One notable weakness of the present version of the manuscript is a lack of clarity in the description of the method of fitness estimation. In the previous studies of HIV and HCV cited by the authors, fitness models were derived by fitting the model (equation between lines 435 and 436) to viral sequence data collected from many different individuals. In the section "Estimating survival fitness of viral variants," it is not entirely clear if Walker and collaborators have used the same approach (i.e., fitting the model to viral sequences from many individuals), or whether they have used the sequence data from each individual to produce models that are specific to each subject. If it is the former, then the authors should describe where these sequences were obtained and the statistics of the data.

If the fitness models were inferred based on the data from each subject, then more explanation is needed. In prior work, the use of these models to estimate fitness was justified by arguing that sequence variants common to many individuals are likely to be well-tolerated by the virus, while ones that are rare are likely to have high fitness costs. This justification is less clear for sequence variation within a single individual, where the viral population has had much less time to "explore" the sequence landscape. Nonetheless, there is precedent for this kind of analysis (see, e.g., Asti et al., PLoS Comput Biol 2016). If the authors took this approach, then this point should be discussed clearly and contrasted with the prior HIV and HCV studies.

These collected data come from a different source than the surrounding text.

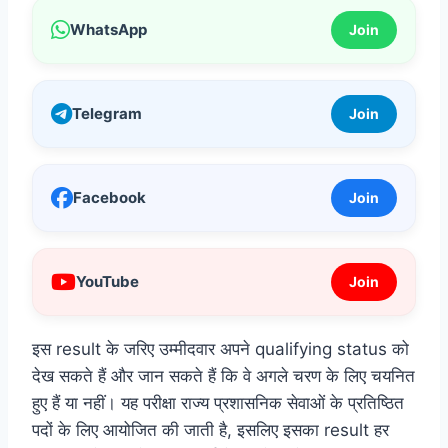
WhatsApp
Join
Telegram
Join
Facebook
Join
YouTube
Join
इस result के जरिए उम्मीदवार अपने qualifying status को
देख सकते हैं और जान सकते हैं कि वे अगले चरण के लिए चयनित
हुए हैं या नहीं। यह परीक्षा राज्य प्रशासनिक सेवाओं के प्रतिष्ठित
पदों के लिए आयोजित की जाती है, इसलिए इसका result हर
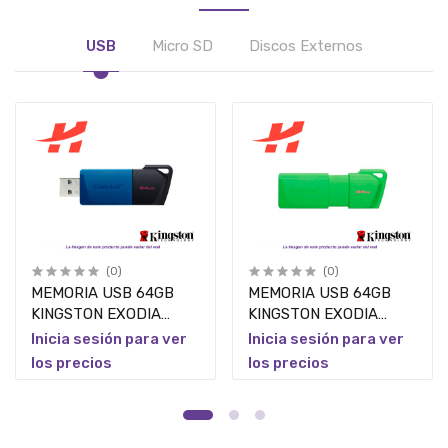
USB
Micro SD
Discos Externos
(0)
(0)
MEMORIA USB 64GB
MEMORIA USB 64GB
KINGSTON EXODIA
KINGSTON EXODIA
NEGRO/AZUL V.3.2
VERDE V3.2 NP/KC-
Inicia sesión para ver
Inicia sesión para ver
NP/DTXM/64GB PIEZA
U2L64-7LG PIEZA
los precios
los precios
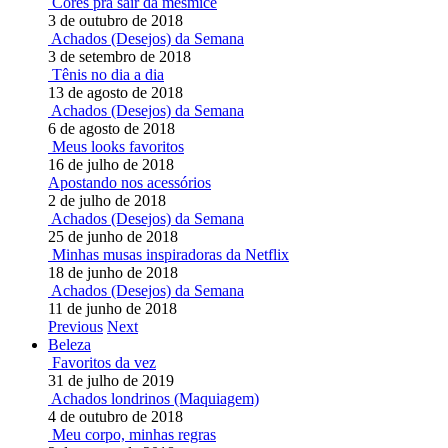
Cores pra sair da mesmice
3 de outubro de 2018
Achados (Desejos) da Semana
3 de setembro de 2018
Tênis no dia a dia
13 de agosto de 2018
Achados (Desejos) da Semana
6 de agosto de 2018
Meus looks favoritos
16 de julho de 2018
Apostando nos acessórios
2 de julho de 2018
Achados (Desejos) da Semana
25 de junho de 2018
Minhas musas inspiradoras da Netflix
18 de junho de 2018
Achados (Desejos) da Semana
11 de junho de 2018
Previous
Next
Beleza
Favoritos da vez
31 de julho de 2019
Achados londrinos (Maquiagem)
4 de outubro de 2018
Meu corpo, minhas regras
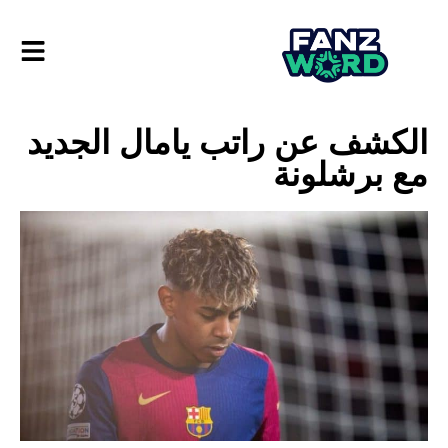
الكشف عن راتب يامال الجديد
مع برشلونة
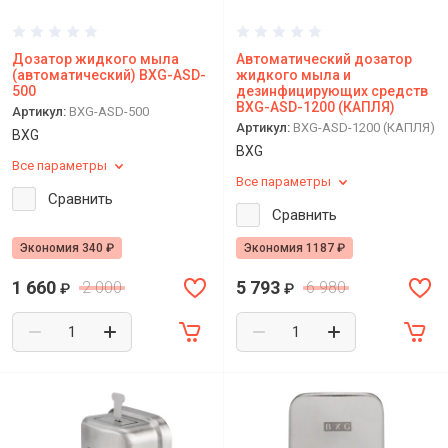
Почему профессионалы выбирают
Nofer для оснащения общественных
Дозатор жидкого мыла
Автоматический дозатор
санузлов
(автоматический) BXG-ASD-
жидкого мыла и
500
дезинфицирующих средств
BXG-ASD-1200 (КАПЛЯ)
Артикул:
BXG-ASD-500
Почему одни сушилки для рук служат
Артикул:
BXG-ASD-1200 (КАПЛЯ)
много лет, а другие ломаются уже
BXG
BXG
через год
Все параметры
Все параметры
Сравнить
Сравнить
Экономия 340 ₽
Экономия 1187 ₽
1 660
5 793
2 000
6 980
₽
₽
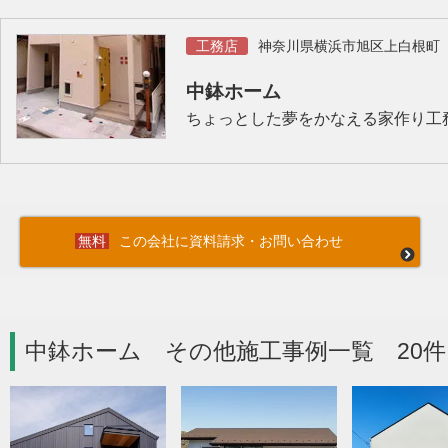
工務店
神奈川県横浜市旭区上白根町
中鉢ホーム
ちょっとした夢をかなえる家作り工
この会社に資料請求・お問い合わせ
中鉢ホーム その他施工事例一覧 20件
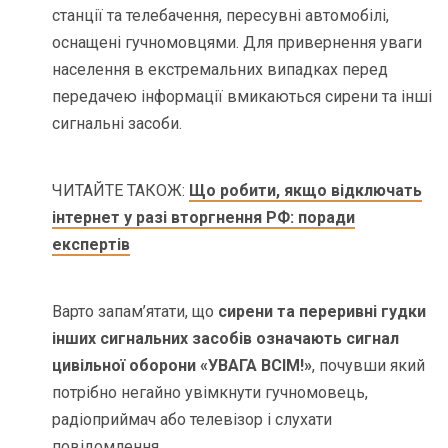
станції та телебачення, пересувні автомобілі,
оснащені гучномовцями. Для привернення уваги
населення в екстремальних випадках перед
передачею інформації вмикаються сирени та інші
сигнальні засоби.
ЧИТАЙТЕ ТАКОЖ:
Що робити, якщо відключать
інтернет у разі вторгнення РФ: поради
експертів
Варто запам’ятати, що
сирени та переривні гудки
інших сигнальних засобів означають сигнал
цивільної оборони «УВАГА ВСІМ!»
, почувши який
потрібно негайно увімкнути гучномовець,
радіоприймач або телевізор і слухати
повідомлення.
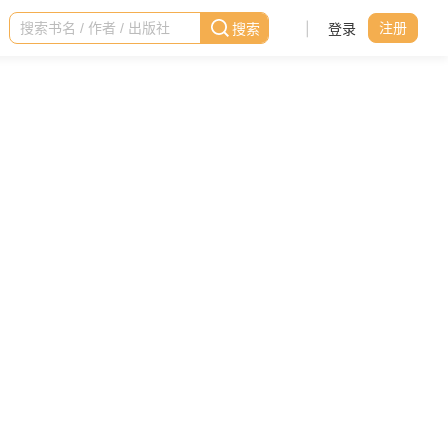
|
登录
注册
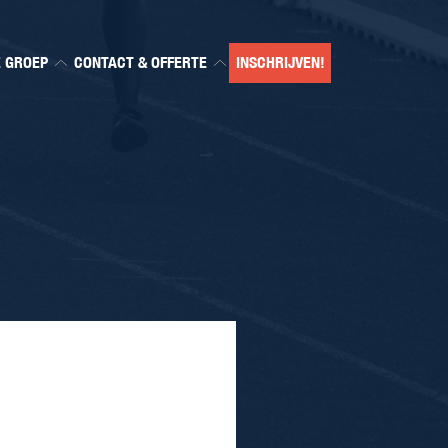
E GROEP
CONTACT & OFFERTE
INSCHRIJVEN!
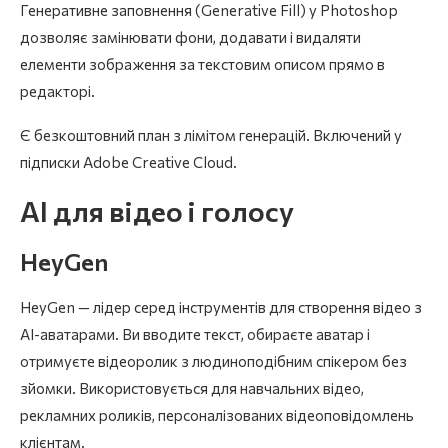
Генеративне заповнення (Generative Fill) у Photoshop
дозволяє замінювати фони, додавати і видаляти
елементи зображення за текстовим описом прямо в
редакторі.
Є безкоштовний план з лімітом генерацій. Включений у
підписки Adobe Creative Cloud.
AI для відео і голосу
HeyGen
HeyGen — лідер серед інструментів для створення відео з
AI-аватарами. Ви вводите текст, обираєте аватар і
отримуєте відеоролик з людиноподібним спікером без
зйомки. Використовується для навчальних відео,
рекламних роликів, персоналізованих відеоповідомлень
клієнтам.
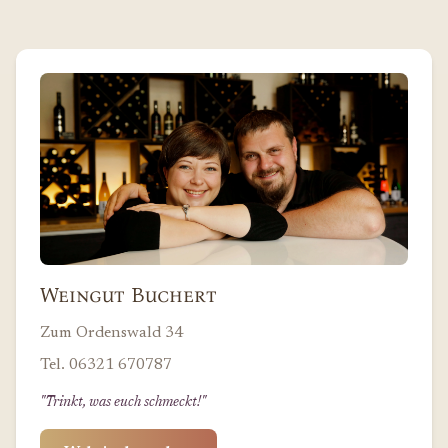
Weingut Buchert
Zum Ordenswald 34
Tel. 06321 670787
"Trinkt, was euch schmeckt!"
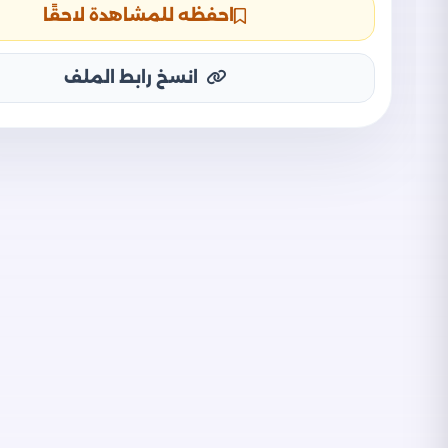
احفظه للمشاهدة لاحقًا
انسخ رابط الملف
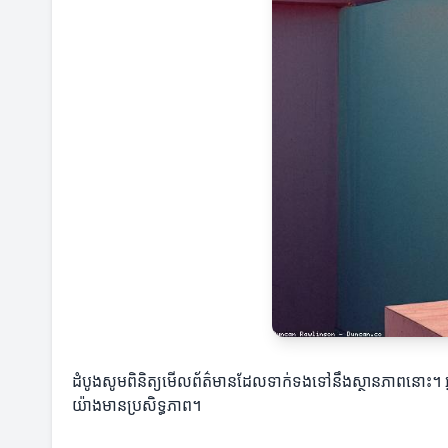
ដំបូងសូមពិនិត្យមើលព័ត៌មានដែលទាក់ទងទៅនឹងស្ថានភាពនោះ។ អ្នកត
យ៉ាងមានប្រសិទ្ធភាព។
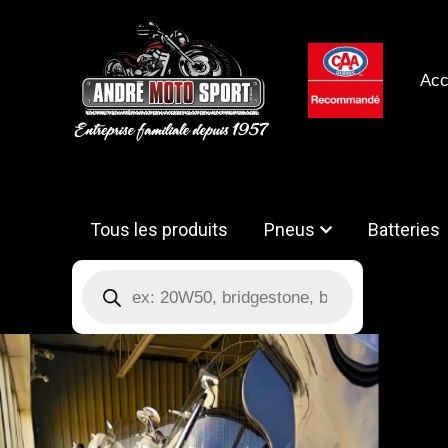
Aller
au
contenu
Acc
Tous les produits
Pneus
Batteries
Recherche
de
produits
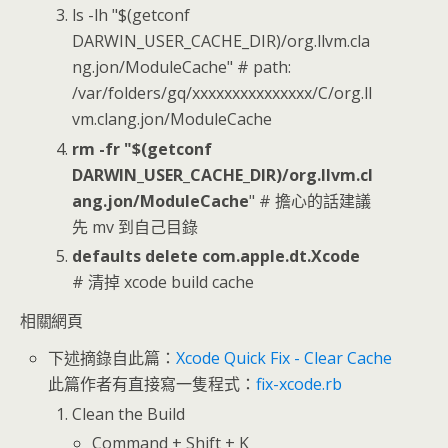
ls -lh "$(getconf
DARWIN_USER_CACHE_DIR)/org.llvm.cla
ng.jon/ModuleCache" # path:
/var/folders/gq/xxxxxxxxxxxxxxx/C/org.ll
vm.clang.jon/ModuleCache
rm -fr "$(getconf
DARWIN_USER_CACHE_DIR)/org.llvm.cl
ang.jon/ModuleCache
" # 擔心的話建議
先 mv 到自己目錄
defaults delete com.apple.dt.Xcode
# 清掉 xcode build cache
相關網頁
下述摘錄自此篇：
Xcode Quick Fix - Clear Cache
此篇作者有直接寫一隻程式：
fix-xcode.rb
Clean the Build
Command + Shift + K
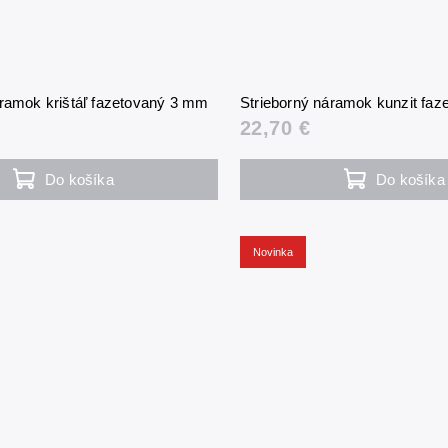
áramok krištáľ fazetovaný 3 mm
Strieborný náramok kunzit fa
22,70 €
Do košíka
Do košíka
Novinka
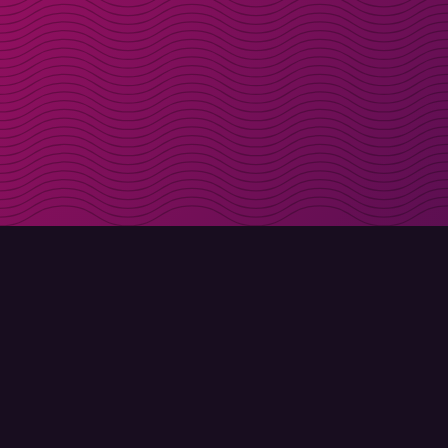
Få rabattkoder direk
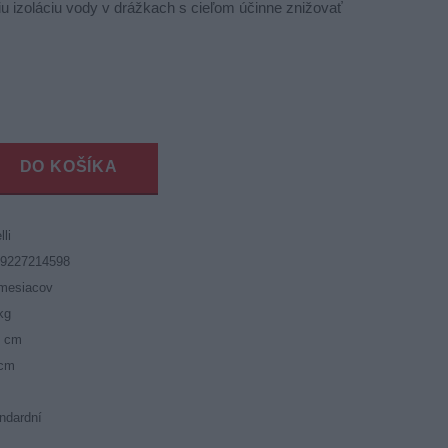
epšiu izoláciu vody v drážkach s cieľom účinne znižovať
DO KOŠÍKA
lli
19227214598
mesiacov
kg
5 cm
 cm
ndardní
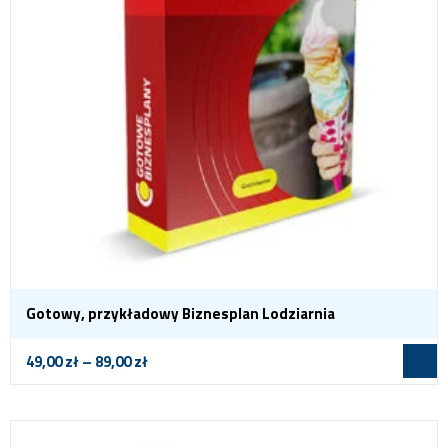
Gotowy, przykładowy Biznesplan Lodziarnia
49,00
zł
–
89,00
zł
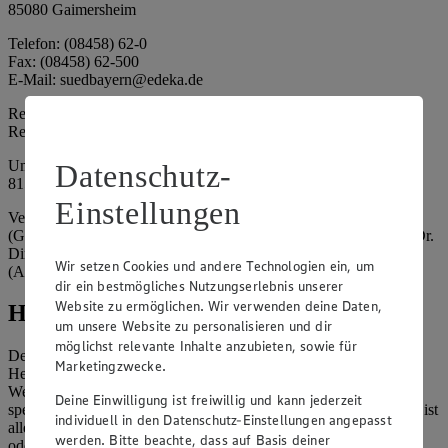
85080 Gaimersheim
Telefon: (08458) 62-0
Fax: (08458) 62-500
E-Mail: suedbayern@edeka.de
Registergericht: Amtsgericht Ingolstadt
Registernummer: HRA 3325
Umsatzsteuer-Identifikationsnummer gem. § 27a UStG: DE
Datenschutz-
815764015
Einstellungen
Vertretungsberechtigte: EDEKA Südbayern Handelsstiftung
(Gesellschafter), Claus Hollinger (Vorstandsmitglied, Sprecher), Dr.
Dirk Eßmann (Vorstandsmitglied), Leo Schwaiberger
Wir setzen Cookies und andere Technologien ein, um
(Aufsichtsratsvorsitzender)
dir ein bestmögliches Nutzungserlebnis unserer
Website zu ermöglichen. Wir verwenden deine Daten,
Hinweise
um unsere Website zu personalisieren und dir
möglichst relevante Inhalte anzubieten, sowie für
Der Inhalt dieser Website ist urheberrechtlich geschützt. Der
Marketingzwecke.
Herausgeber gewährt Ihnen jedoch das Recht, den auf dieser
Website bereitgestellten Text ganz oder ausschnittsweise zu
Deine Einwilligung ist freiwillig und kann jederzeit
speichern und zu vervielfältigen. Aus Gründen des Urheberrechts ist
individuell in den Datenschutz-Einstellungen angepasst
allerdings die Speicherung und Vervielfältigung von Bildmaterial
werden. Bitte beachte, dass auf Basis deiner
oder Grafiken aus dieser Website nicht gestattet.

Another important point for clarification is the definition of fitness. In the abstract, the authors note that multiple studies have shown that viral escape variants can have reduced fitness, "diminishing the survival of the viral strain within the host, and the capacity of the variant to survive future transmission events." It would be helpful to distinguish between this notion of fitness, which has sometimes been referred to as "intrinsic fitness," and a definition of fitness that describes the success of different viral strains within a particular individual, including the potential benefits of immune escape. In many cases, escape variants displace variants without escape mutations, showing that their ability to survive and replicate within a specific host is actually improved relative to variants without escape mutations. However, escape mutations may harm the virus's ability to replicate in other contexts. Given the major role that fitness plays in this paper, it would be helpful for readers to clearly discuss how fitness is defined and to distinguish between fitness within and between hosts (potentially also mentioning relevant concepts such as "transmission fitness," i.e., the relative ability of a particular variant to establish new infections).

One concern about the analysis is in the test of Shannon entropy as a way to quantify the rate of escape. The authors describe computing the entropy at multiple time points preceding the time when escape mutations were observed to fix in a particular epitope. Which entropy values were used to compare with the escape rate? If just the time point directly preceding the fixation of escape mutations, could escape mutations have already been present in the population at that time, increasing the entropy and thus drawing an association with the rate of escape? It would also be helpful for readers to include a definition of entropy in the methods, in addition to a reference to prior work. For example, it is not clear what is being averaged when "average SE" is described.